Yes. Well of course that's what we're going to do. If you were going to launch Kinect, which is truly about getting more people playing because it's about removing controller barriers - I'm not taking the PR line with that. That's something I really believe because we saw this early on. But you're going to launch with those kind of products. But it doesn't stop you, and game developers going, 'Hang on a minute.'
Take bowling for instance. First-person view. We've got head-tracking in there. As soon as you pick the bowling ball up you go into your Avatar's head, if you like. And you're moving around, the camera's tracking what your head's doing. Imagine what kind of games you could do with that that aren't necessarily bowling?

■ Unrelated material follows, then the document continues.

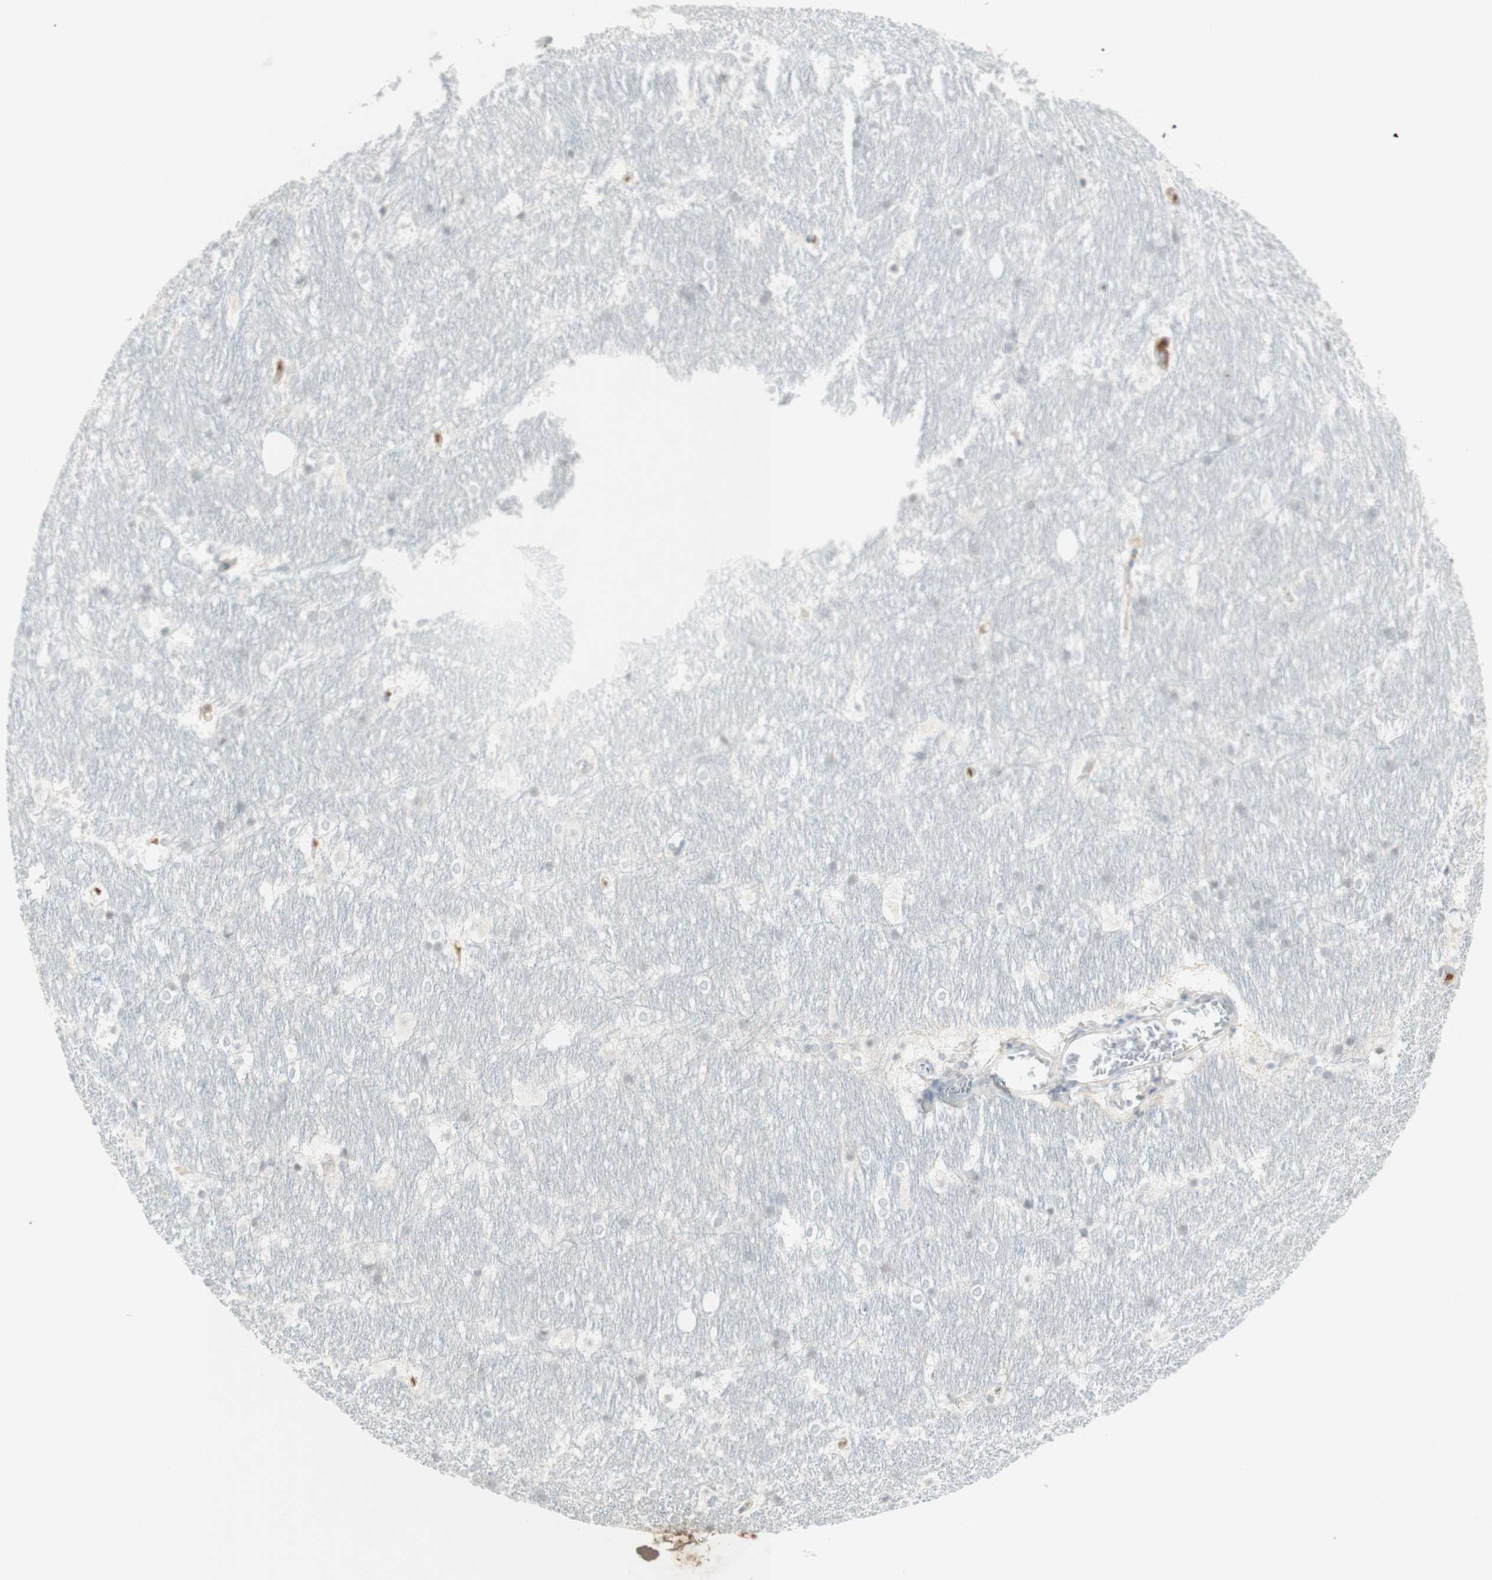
{"staining": {"intensity": "negative", "quantity": "none", "location": "none"}, "tissue": "hippocampus", "cell_type": "Glial cells", "image_type": "normal", "snomed": [{"axis": "morphology", "description": "Normal tissue, NOS"}, {"axis": "topography", "description": "Hippocampus"}], "caption": "DAB immunohistochemical staining of unremarkable hippocampus exhibits no significant staining in glial cells. (Immunohistochemistry, brightfield microscopy, high magnification).", "gene": "NID1", "patient": {"sex": "female", "age": 19}}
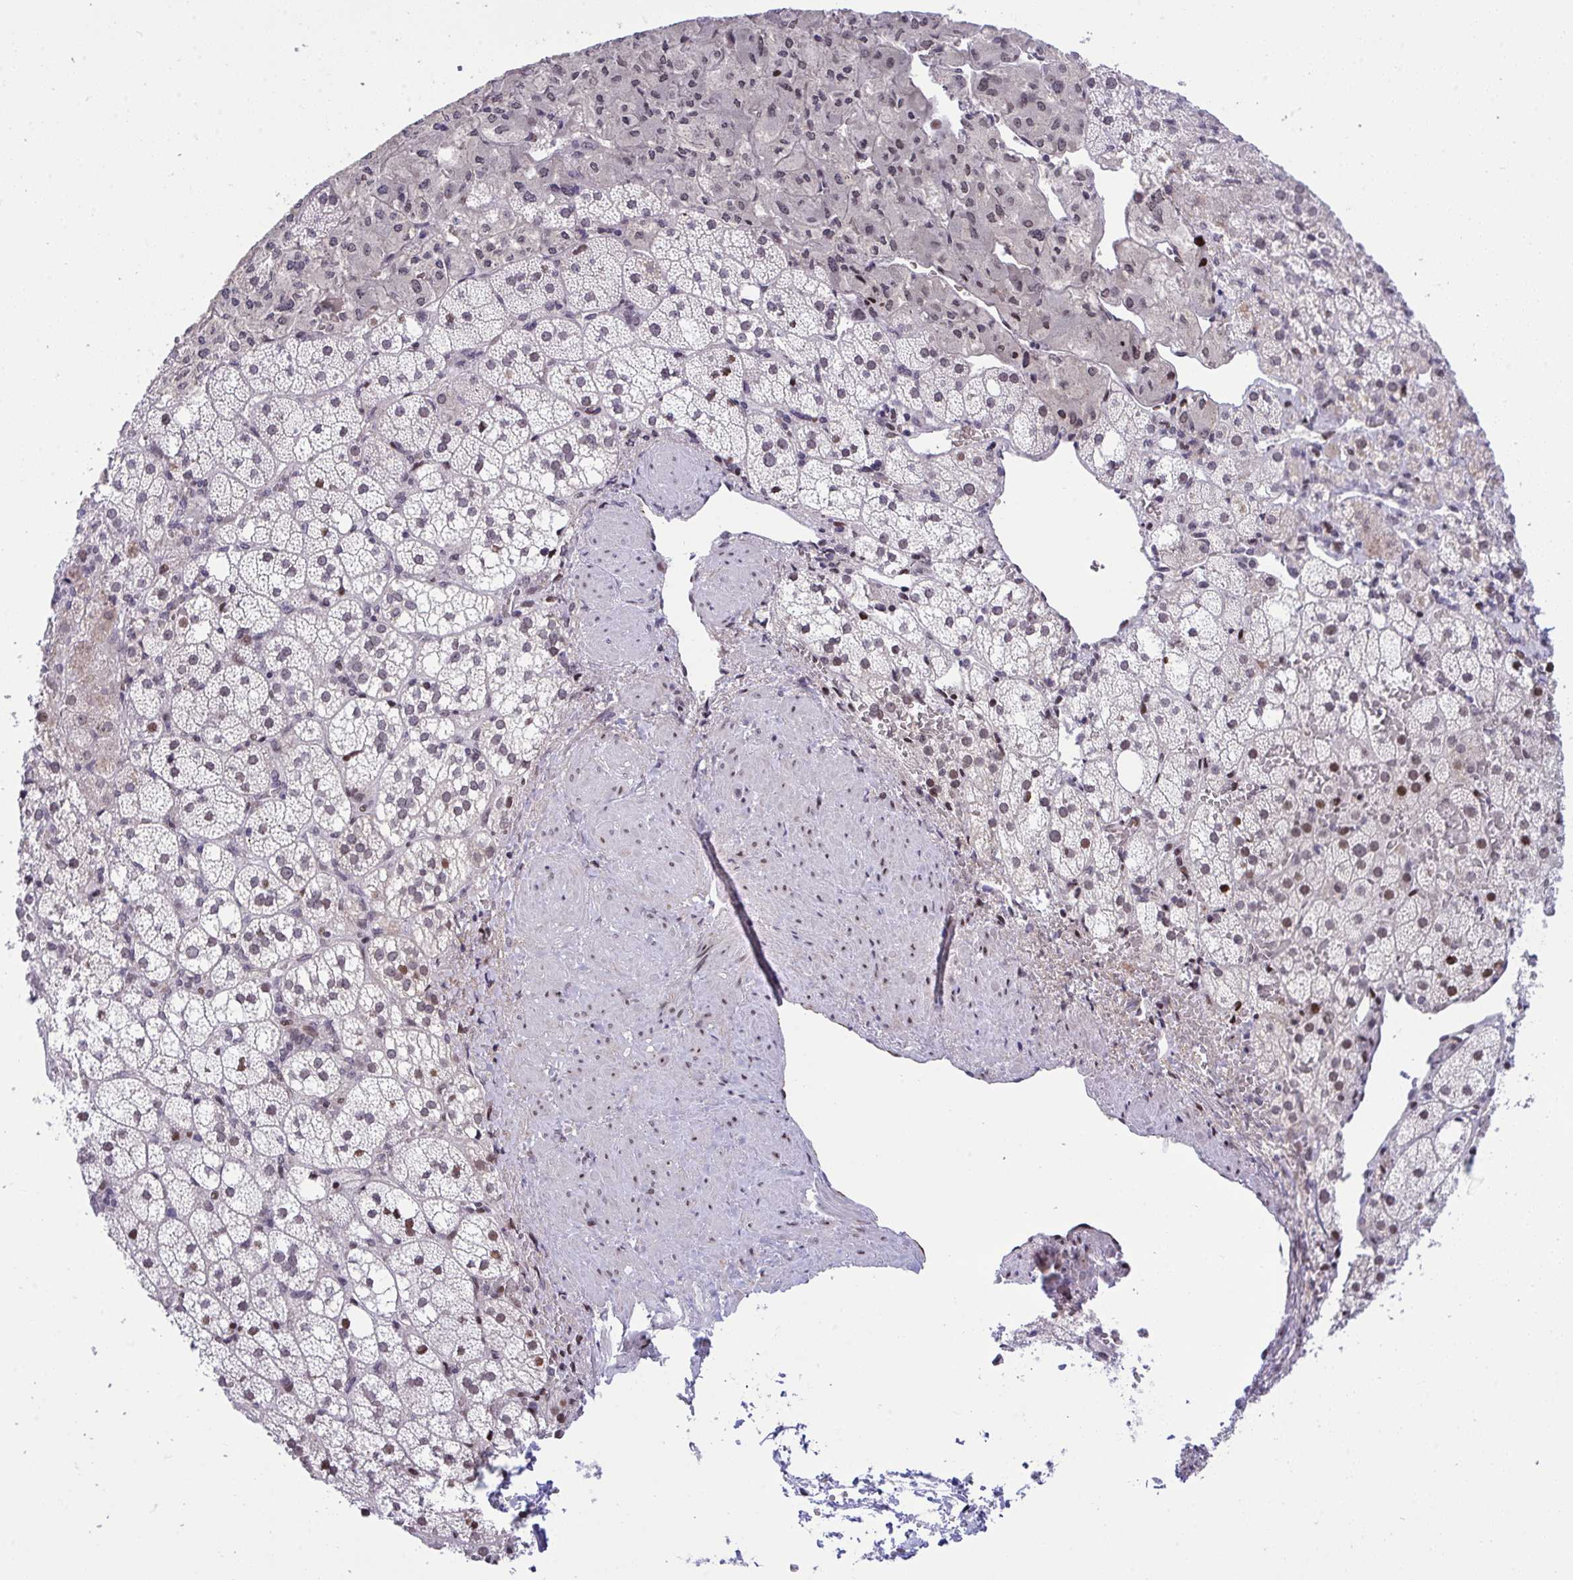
{"staining": {"intensity": "strong", "quantity": "<25%", "location": "nuclear"}, "tissue": "adrenal gland", "cell_type": "Glandular cells", "image_type": "normal", "snomed": [{"axis": "morphology", "description": "Normal tissue, NOS"}, {"axis": "topography", "description": "Adrenal gland"}], "caption": "Protein staining of benign adrenal gland displays strong nuclear positivity in about <25% of glandular cells. The staining was performed using DAB (3,3'-diaminobenzidine) to visualize the protein expression in brown, while the nuclei were stained in blue with hematoxylin (Magnification: 20x).", "gene": "ZFHX3", "patient": {"sex": "male", "age": 53}}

Camera control without having to consciously control it? At the moment when you play Halo you have to control the camera with a thumb stick. What if you didn't? What if you're shouting grenade? You're not going to find the grenade button. The grenade button's still there, but...
And that's just off the top of my head. That's one thing we were talking about just a few weeks ago. We were going, 'Oh it would be so cool to augment first-person shooters with this kind of thing.'
But then there's this big stack of other mental ideas that are out there that everything from the very small children all the way up to hardest of hardcore. It's just because they're not the kind of things there, they're not the classic first-person shooter, hardcore racing game, on launch day, then I think people are saying, 'Oh, it's not for us.'
But go and try it and try it in your own home.
That depends entirely on the developer and what they would do with that and that particular kind of game. And also when you're playing online or playing together and you're matchmaking those games.
If you were doing, say, the grenade versus a button grenade, well you'd probably matchmake people who were using voice together and people who were using buttons together. You'd give them the option.
As far as the head-tracking's concerned, that's just as fast, if not faster, than doing it with the joystick, because you've not got to subconsciously think about moving your thumb. We've evolved over millions of years to automatically look at something.
You sit there on the sofa, you're into it and you're playing a game, [jerks head to the side] you do those kind of things. What if that had a real reaction and that's actually your subconscious movement? The potential is to be quicker.
The way to think about it, I think, for the discoverability, you're playing the kind of games you play as a hardcore gamer where you're discovering something because it's hidden somewhere or you unlock a new story arc or whatever. With this you're discovering something because you realise you can run a different way or hold your body in a different way, or you can do that funny pose, or, oh, if I tweak my elbow in as I'm bowling I get a better spin. It's that kind of discover-ability.
Now, your gran is not going to find that. You watch the Live leaderboards when these things come out. There will be people... We'll be there going, 'How the hell have they gone that fast?' or 'How have they got that big score?' That will be the hardcore doing that.
Kinect Sports will be released along with Kinect on 10th November.